Speaking of which, I’ll skip a Sinai-sized bulk of my notes about this peace-seeking ordeal, to mention a turning point (one of many) that came on the last day, Day 13:

~ As a final signing ceremony was being prepared at the White House, Begin ordered his delegation to withdraw from the Camp David meetings. The thorny issue of Jerusalem was the prickling crown that was about to draw fatal blood from an almost-compete agreement. That old death-struggle between Jew and Muslim had raised its ugly head when Begin’s life-defining resolve was threatened by a letter from President Carter. It was a side letter,  a mere addendum, and not a legal part of the agreement, that came to the forefront of their last-minute contentions. Carter had written the letter as a point of clarification at Sadat’s request. Lawrence Wright wrote:

“If Carter retracted the letter, he would lose Sadat. If he did not, he would lose Begin. There was no way out.”

Meanwhile, back at the ranch. . .er, at the White House, Rosalynn and the staff were making preparations for a signing ceremony to take place in a few hours.

“The true loneliness of leadership is found in such moments, when great gains and great losses await a decision and there is no way of tallying in advance the final cost.”

I will not disclose how this last-minute obstacle was overcome, but I will say this: When Jimmy Carter delivered a photographic gift to Menachem Begin as he was sitting on the porch, the old soldier’s heart of stone  took a back seat, at least for a few minutes, to a heart of flesh. Those photographs were addressed, individually, to Begin’s grandchildren.

Now once again, I will pass over copious notes to offer one final thing I learned while reading Lawrence Wright’s book.

~ In 1981, after all this laborious peacemaking had passed, and after Israel had formally withdrawn from the Sinai peninsula, President Sadat was participating in a ceremonial event to honor Egypt, and to commemorate the war of 1973. Sadat stood on a decorated platform with many other dignitaries, clothed in a field marshal’s uniform, arrayed in his finest honorary regalia. A band played; fireworks were on display. Military jets passed overhead with acrobatics; a military parade passed in front of the platform for their review. But one troop truck halted. Egyptian soldiers leaped to the ground, brandishing automatic rifles and grenades. One of them raced toward the platform.

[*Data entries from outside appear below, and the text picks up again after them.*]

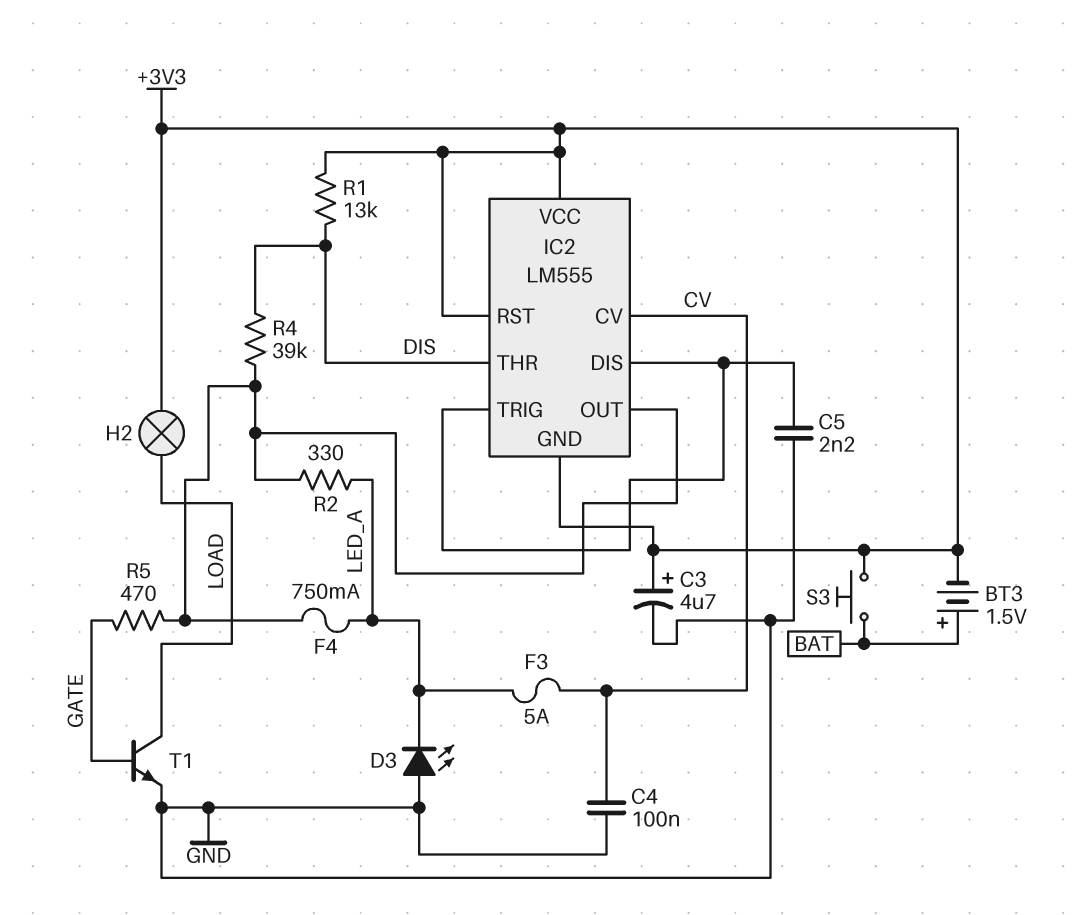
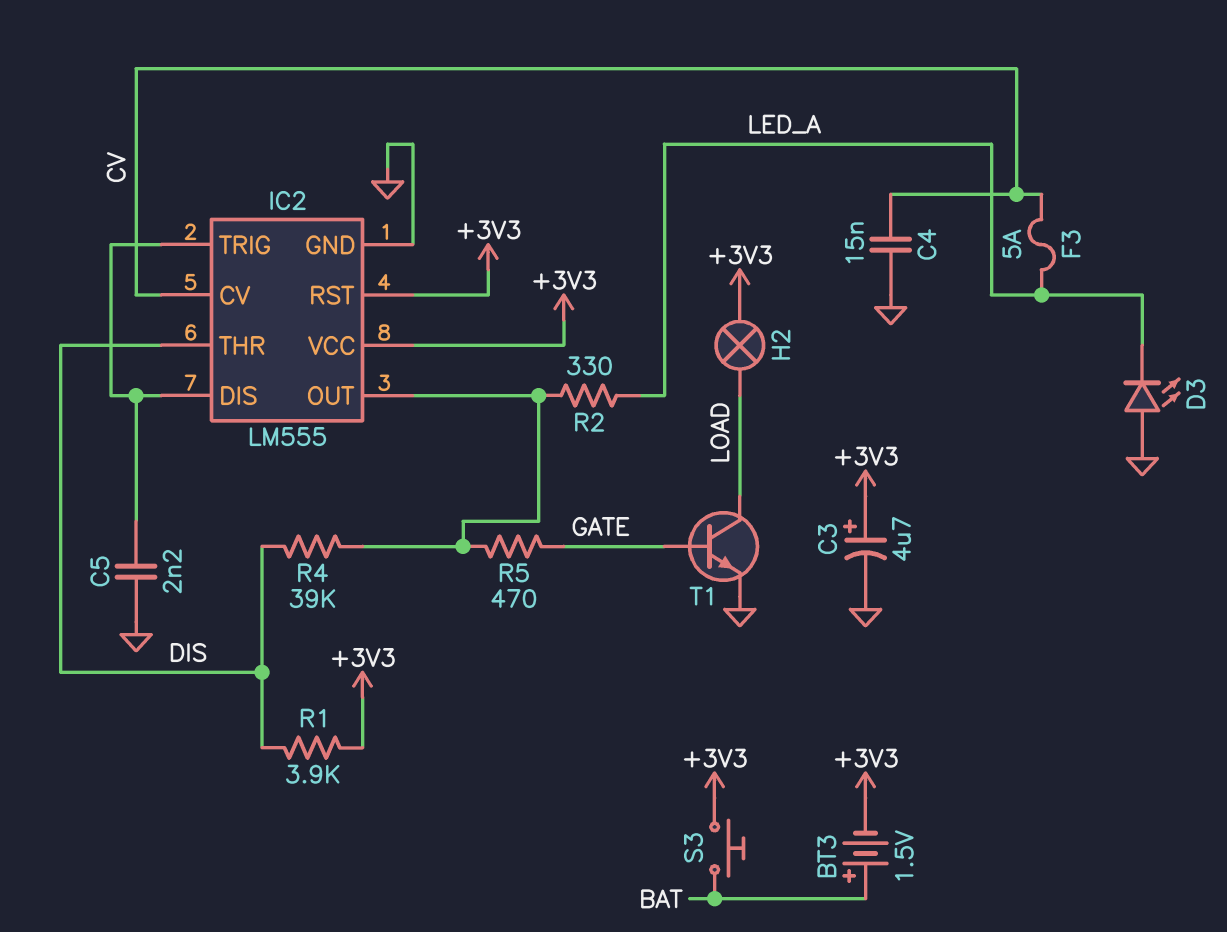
C4: 100nF (CV, GND) -> 15nF (CV, GND)
F4: 750mA (IC2/OUT, LED_A) -> none
IC2 pin GND: +3V3 -> GND
R1: 13k (+3V3, DIS) -> 3.9k (+3V3, DIS)

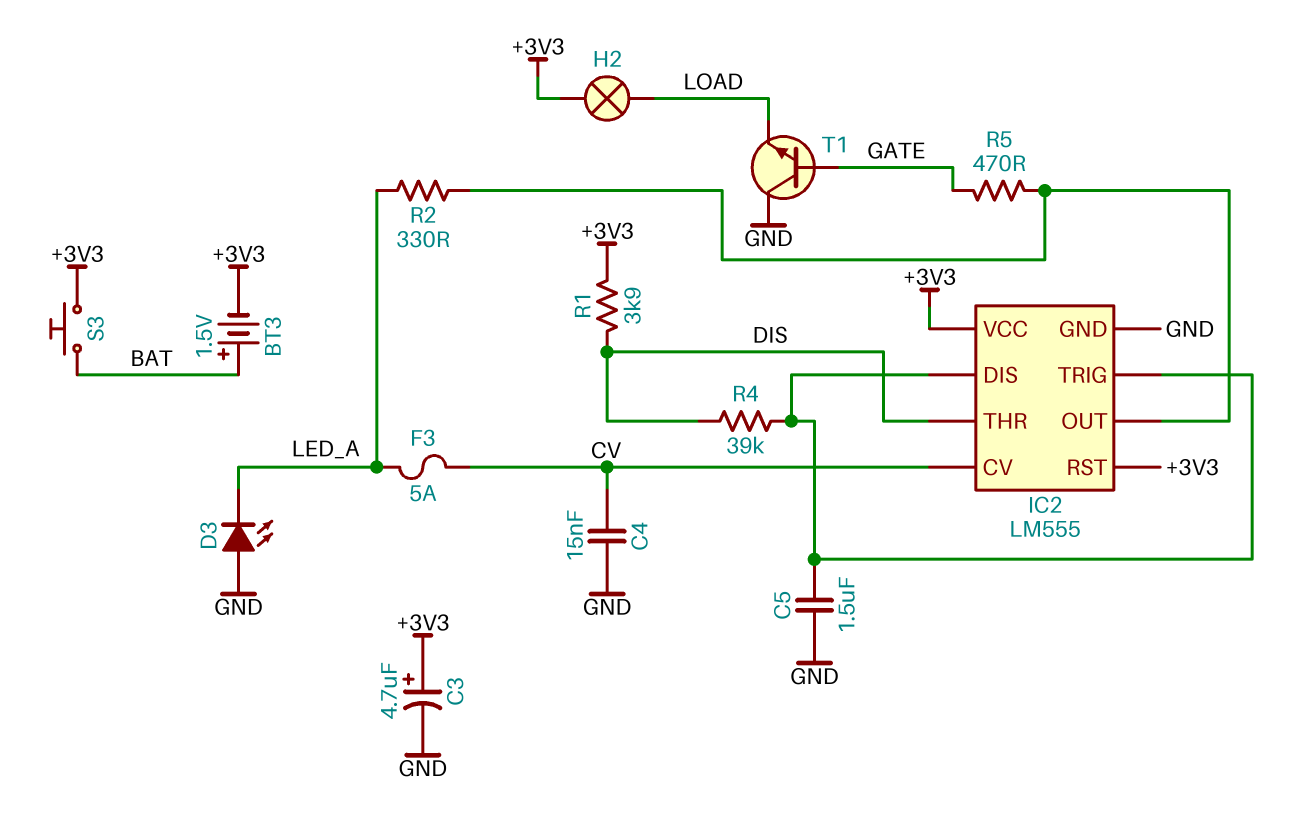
C5: 2.2nF (GND, IC2/DIS) -> 1.5uF (GND, IC2/DIS)
R4: 39k (DIS, IC2/OUT) -> 39k (DIS, IC2/DIS)
T1: NPN (B GATE, C LOAD, E GND) -> NPN (B GATE, C GND, E LOAD)

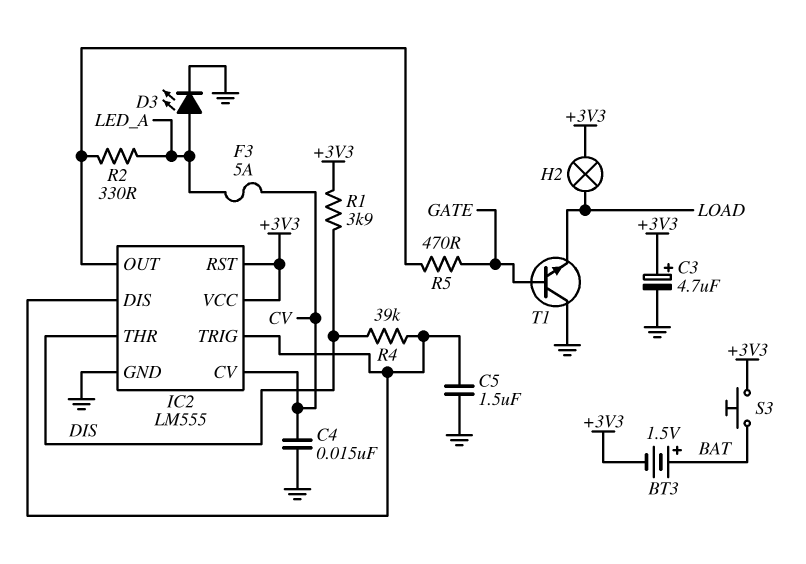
D3: LED (A GND, K LED_A) -> LED (A LED_A, K GND)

“Sadat abruptly stood up and saluted.”

~ And that was the last time Anwar el-Sadat stood on this earth. He was a leader who paid the dearest price of all for his willingness to break ranks with Arab intransigence and make peace with Jacob. He recovered lands for the Egyptians that they could not reclaim through war.  That final stand on the platform–that final salute on October 6, 1981–demonstrated his last full measure of devotion to his country, Egypt. It was also courageous expression of his late-in-life enlistment with a fragile project called peace– a process that sometimes breaks through, like a sunbeam from a dark cloud, into our war-torn world.